The indent attribute on the <xsl:output> tag will produce a well-formatted
result document that will be easier for a human brain to examine.
<?xml version = "1.0"?>
<xsl:stylesheet xmlns:xsl="http://www.w3.org/1999/XSL/Transform"
version="1.0">
<xsl:output method="xml" encoding="ISO-8859-1" indent="yes"/>
<xsl:template match="myrubberbands[@export_type='single']/customer_record">
<vxml version="1.0">
<meta name="author" content="Underpaid Myrubberbands Engineer"/>
<meta name="copyright" content="Copyright (C) 2001 Myrubberbands.com"/>
|
The next block illustrates one way XSL can generate elements with an attribute having
dynamic content: the <xsl:element> construct.
<xsl:element name="meta">
<xsl:attribute name="name">description</xsl:attribute>
<xsl:attribute name="content">Voice Interface for #<xsl:value-of
select="customer/@id"/>
</xsl:attribute>
</xsl:element>
|
We will need to set up some variables for use in the VoiceXML
document.
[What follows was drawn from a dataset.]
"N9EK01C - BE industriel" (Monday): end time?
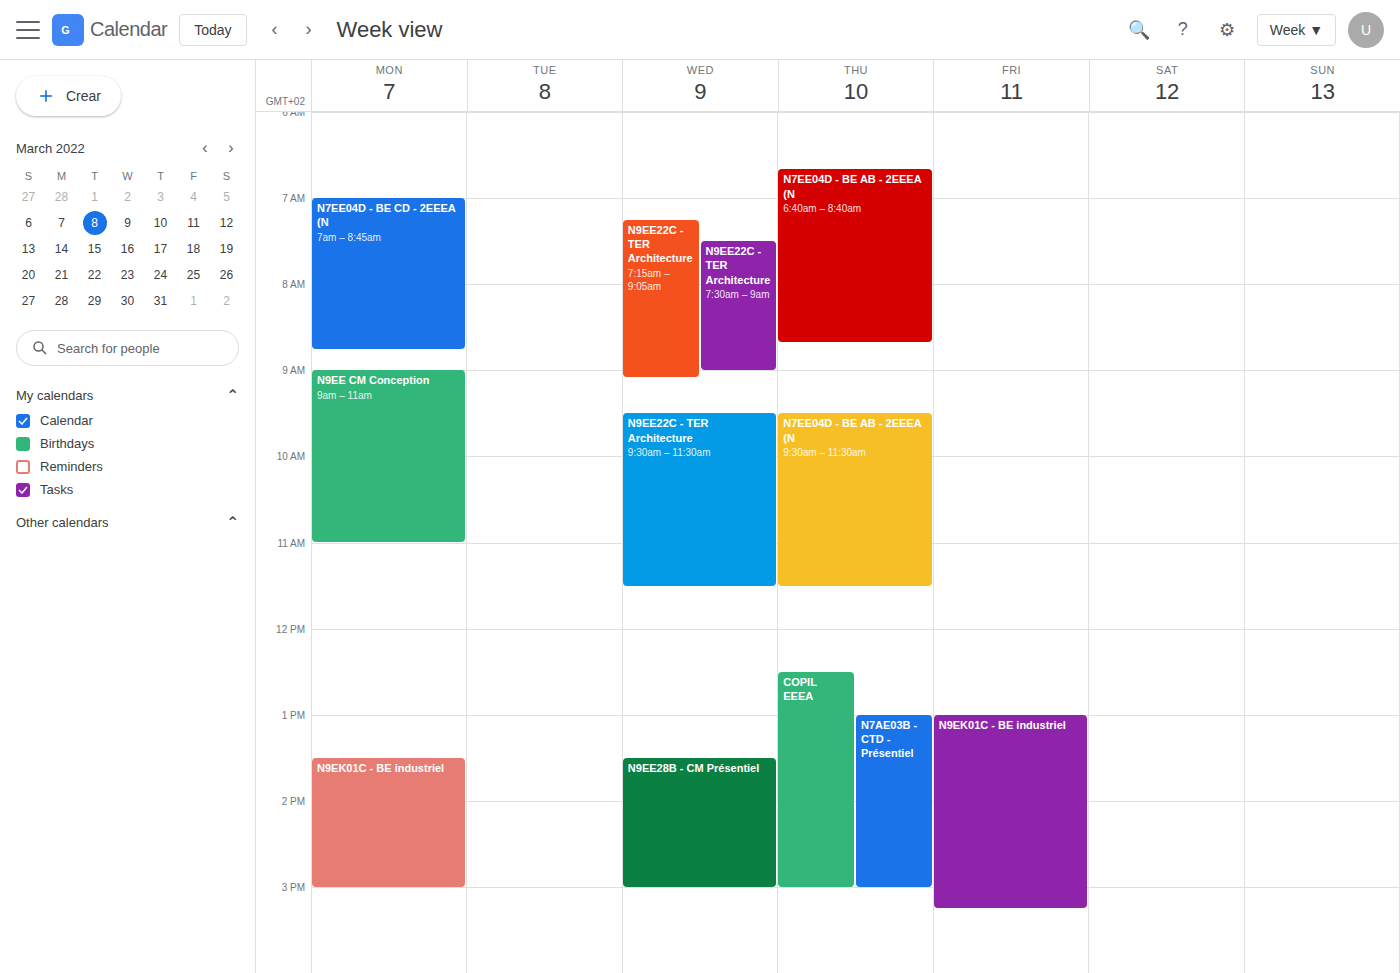
3:00 PM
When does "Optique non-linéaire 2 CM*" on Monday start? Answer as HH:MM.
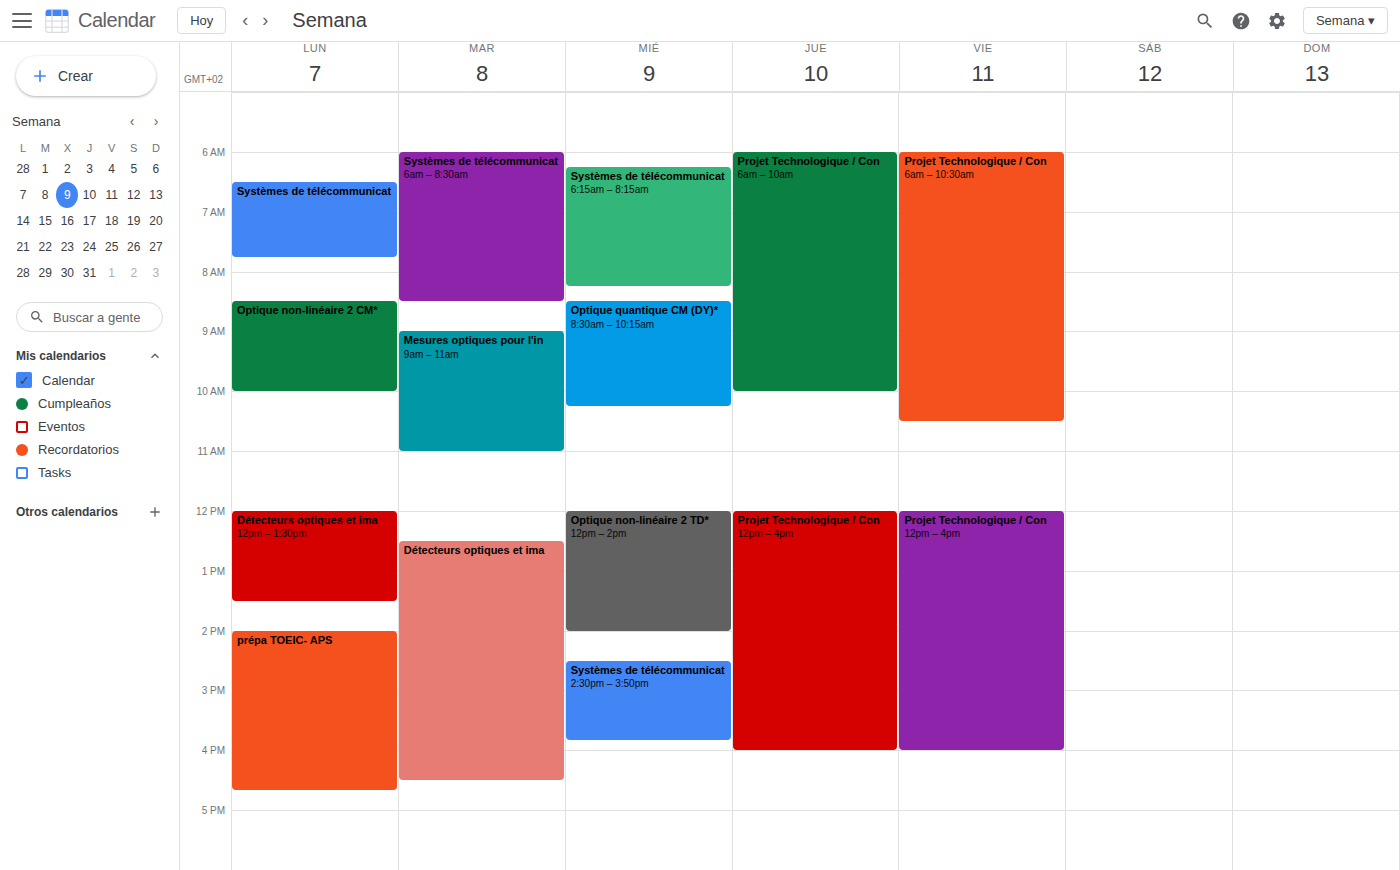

First off, we grab the user's Automatic Number Identification (ANI) and
Dialed Number Identification Service (DNIS) for later use. These correspond to the
phone number that originated the call (analogous, but not identical to, the consumer
caller ID service) and the number that the user dialed. The implementation of these
is system dependent, and the data may not be available for all calls in any case.
They are included here mainly for illustration. In a real application, the ANI can
be used for auto-identification of the user.
The form_pointer variable will be used for navigation later.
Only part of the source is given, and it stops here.